I have been working on the following exercise from Stein's functional analysis textbook. It states
Show that a bounded function $f$ on $\mathbb{R}^d$ satisfies the following Lipschitz condition $$|f(x)- f(y)| \leq C|x-y|, \;\;\;\forall x,y \in \mathbb{R}^d, \;\; C>0$$ if and only if $f \in L^\infty (\mathbb{R}^d)$ and all the first order partial derivative $\frac{\partial f}{\partial x^j}$ (defined in the sense of distributions if necessary), $1 \leq j \leq d$, belong to $L^\infty (\mathbb{R}^d)$.
Hint: To prove this you may let $f_n = f*\phi_n$, where $\phi_n$ is an approximation to the identity, e.g. $\phi \in \mathcal{D}(\mathbb{R}^d)$ such that $\int_{\mathbb{R}^d}\phi = 1$ and set $\phi_n(x) = n^d \phi(nx)$. Then you can prove that $\frac{\partial f_n}{\partial x^j} \in L^\infty (\mathbb{R}^d)$ uniformly in $n$.
Note that $\mathcal{D}(\mathbb{R}^d)$ is the space of complex valued infinitely differentiable functions with compact support on $\mathbb{R}^d$.

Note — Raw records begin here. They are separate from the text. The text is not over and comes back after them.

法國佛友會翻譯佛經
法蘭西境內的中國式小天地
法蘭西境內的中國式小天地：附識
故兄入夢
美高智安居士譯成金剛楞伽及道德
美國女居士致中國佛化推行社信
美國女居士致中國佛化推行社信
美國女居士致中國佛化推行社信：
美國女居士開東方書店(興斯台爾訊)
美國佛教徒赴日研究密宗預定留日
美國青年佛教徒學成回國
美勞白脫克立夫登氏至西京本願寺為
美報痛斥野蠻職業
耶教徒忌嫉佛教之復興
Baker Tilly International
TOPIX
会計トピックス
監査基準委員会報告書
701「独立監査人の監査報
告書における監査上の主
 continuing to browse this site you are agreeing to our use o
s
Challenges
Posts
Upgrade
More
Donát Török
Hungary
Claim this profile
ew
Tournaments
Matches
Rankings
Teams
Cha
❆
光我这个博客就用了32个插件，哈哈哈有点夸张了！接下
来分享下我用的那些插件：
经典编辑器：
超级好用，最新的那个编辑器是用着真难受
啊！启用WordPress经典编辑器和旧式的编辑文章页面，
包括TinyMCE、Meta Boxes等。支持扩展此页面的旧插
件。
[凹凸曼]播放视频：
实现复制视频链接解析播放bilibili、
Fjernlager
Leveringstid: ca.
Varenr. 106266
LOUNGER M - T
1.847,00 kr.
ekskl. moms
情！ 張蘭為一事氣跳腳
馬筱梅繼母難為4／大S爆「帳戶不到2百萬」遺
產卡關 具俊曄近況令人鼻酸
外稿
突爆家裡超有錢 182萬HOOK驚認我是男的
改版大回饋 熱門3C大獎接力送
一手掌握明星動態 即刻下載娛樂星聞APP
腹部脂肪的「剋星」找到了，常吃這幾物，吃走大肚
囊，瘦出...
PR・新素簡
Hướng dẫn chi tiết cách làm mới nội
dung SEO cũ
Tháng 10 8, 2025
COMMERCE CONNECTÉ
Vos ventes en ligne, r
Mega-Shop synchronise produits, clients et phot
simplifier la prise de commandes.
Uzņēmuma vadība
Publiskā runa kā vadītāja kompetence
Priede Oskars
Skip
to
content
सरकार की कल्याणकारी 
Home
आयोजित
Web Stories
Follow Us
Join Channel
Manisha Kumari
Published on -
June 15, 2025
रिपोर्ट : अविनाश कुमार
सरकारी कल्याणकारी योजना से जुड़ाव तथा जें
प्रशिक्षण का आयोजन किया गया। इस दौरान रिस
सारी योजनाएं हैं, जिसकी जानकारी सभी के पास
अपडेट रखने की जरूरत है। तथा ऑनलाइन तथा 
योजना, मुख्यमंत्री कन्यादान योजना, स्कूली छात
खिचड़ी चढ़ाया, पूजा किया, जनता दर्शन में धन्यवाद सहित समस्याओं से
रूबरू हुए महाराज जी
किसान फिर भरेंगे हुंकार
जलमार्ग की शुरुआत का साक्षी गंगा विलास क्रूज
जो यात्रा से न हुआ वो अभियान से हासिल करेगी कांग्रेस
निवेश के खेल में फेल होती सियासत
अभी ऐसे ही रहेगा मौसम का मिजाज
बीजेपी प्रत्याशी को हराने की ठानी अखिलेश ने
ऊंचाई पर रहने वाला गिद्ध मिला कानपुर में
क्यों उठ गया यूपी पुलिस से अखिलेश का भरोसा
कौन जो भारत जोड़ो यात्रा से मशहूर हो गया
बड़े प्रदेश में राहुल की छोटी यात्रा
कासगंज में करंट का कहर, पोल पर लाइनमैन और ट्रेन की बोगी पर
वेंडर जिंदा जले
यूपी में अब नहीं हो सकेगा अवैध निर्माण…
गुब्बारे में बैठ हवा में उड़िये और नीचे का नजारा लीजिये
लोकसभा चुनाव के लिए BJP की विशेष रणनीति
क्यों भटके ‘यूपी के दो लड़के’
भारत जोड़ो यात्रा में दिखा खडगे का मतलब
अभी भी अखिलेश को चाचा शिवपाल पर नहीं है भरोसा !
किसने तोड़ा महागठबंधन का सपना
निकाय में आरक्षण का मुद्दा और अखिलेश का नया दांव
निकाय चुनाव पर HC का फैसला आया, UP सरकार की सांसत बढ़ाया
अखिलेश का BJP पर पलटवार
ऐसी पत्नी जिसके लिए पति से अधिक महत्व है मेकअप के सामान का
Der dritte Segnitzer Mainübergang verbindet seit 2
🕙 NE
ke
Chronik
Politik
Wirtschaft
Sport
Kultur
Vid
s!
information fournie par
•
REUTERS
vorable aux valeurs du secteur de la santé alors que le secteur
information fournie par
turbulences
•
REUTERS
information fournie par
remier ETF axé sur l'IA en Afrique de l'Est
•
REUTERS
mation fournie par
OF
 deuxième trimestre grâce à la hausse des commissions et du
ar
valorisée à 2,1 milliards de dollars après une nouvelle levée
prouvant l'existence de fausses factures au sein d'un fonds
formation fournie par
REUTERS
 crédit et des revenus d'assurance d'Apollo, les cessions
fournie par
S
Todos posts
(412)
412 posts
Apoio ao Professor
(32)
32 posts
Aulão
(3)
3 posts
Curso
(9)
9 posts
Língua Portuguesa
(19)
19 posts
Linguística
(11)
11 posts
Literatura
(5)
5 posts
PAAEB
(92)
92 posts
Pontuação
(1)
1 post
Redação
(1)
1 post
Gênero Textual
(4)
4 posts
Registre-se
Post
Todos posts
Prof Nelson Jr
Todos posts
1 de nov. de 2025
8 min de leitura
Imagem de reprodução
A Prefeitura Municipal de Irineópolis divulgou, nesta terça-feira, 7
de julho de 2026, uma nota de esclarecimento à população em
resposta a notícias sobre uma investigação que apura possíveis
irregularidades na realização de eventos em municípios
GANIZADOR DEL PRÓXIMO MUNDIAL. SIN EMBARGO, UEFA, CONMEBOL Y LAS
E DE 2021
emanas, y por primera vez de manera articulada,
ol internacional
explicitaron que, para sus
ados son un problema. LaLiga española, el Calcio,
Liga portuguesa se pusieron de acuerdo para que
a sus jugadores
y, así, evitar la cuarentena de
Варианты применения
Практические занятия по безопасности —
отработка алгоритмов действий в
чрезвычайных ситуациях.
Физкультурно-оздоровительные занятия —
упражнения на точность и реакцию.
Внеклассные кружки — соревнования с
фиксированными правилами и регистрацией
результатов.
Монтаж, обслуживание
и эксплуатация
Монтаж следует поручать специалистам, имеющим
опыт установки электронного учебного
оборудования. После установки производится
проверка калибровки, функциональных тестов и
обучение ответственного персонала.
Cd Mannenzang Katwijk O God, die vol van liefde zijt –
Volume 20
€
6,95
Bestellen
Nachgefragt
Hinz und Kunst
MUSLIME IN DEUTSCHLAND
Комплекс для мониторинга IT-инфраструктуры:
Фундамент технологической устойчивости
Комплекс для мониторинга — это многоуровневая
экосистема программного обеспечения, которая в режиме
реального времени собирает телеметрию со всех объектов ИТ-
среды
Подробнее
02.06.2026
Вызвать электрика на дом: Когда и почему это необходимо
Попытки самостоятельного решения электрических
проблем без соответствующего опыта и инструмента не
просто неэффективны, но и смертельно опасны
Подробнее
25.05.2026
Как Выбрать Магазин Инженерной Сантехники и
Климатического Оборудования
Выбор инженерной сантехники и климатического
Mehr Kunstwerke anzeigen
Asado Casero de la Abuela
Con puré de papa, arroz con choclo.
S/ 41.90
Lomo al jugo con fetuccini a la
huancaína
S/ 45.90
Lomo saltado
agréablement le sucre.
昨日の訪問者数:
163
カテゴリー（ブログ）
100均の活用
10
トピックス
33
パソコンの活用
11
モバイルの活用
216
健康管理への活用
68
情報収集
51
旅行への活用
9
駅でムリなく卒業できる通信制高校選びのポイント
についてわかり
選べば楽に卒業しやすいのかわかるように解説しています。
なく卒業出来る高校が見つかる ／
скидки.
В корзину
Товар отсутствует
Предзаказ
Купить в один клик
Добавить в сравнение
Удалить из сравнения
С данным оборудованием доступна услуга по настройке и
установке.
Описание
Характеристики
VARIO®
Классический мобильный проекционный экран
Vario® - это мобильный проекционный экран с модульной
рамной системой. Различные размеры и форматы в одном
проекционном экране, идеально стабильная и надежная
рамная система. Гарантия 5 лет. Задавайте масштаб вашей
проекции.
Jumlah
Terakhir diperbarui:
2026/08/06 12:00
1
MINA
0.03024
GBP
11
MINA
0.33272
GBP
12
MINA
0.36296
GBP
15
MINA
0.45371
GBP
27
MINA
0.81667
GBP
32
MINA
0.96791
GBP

I have been able to prove the forward direction. However, how am I supposed to use the given hint to prove the reverse direction? To prove the hint, my thoughts are:
Consider the distribution given by
$$\int_{\mathbb{R}^d}f(x) \phi(x) dx$$
where $\phi \in \mathcal{D}(\mathbb{R}^d)$. Note then that
$$f_n(x) = (f*\phi_n)(x) = \int_{\mathbb{R}^d} f(x-y) \phi_n(y) dy = \int_{\mathbb{R}^d} f(x-y) n^d\phi(ny) dy = n^d \int_{\mathbb{R}^d} f(x-y)\phi(ny) dy$$
$$\Rightarrow \frac{\partial f_n}{\partial x^j}(x) = n^d\int_{\mathbb{R}^d}\frac{\partial f}{\partial x^j}(x-y) \phi(ny) dy, \;\; \text{(derivative of distribution)}$$
$$\Rightarrow \Big|\frac{\partial f_n}{\partial x^j}(x) \Big| = n^d \Big| \int_{\mathbb{R}^d} \frac{\partial f}{\partial x^j}(x-y) \phi(ny)dy\Big|$$
Since we assumed that $\frac{\partial f}{\partial x^j} \in L^\infty(\mathbb{R}^d)$, and $\phi$ is an approximation to the identity, it should follow that $\frac{\partial f_n}{\partial x^j} \in L^\infty$. Now, how do I use this hint to prove the Lipschitz condition?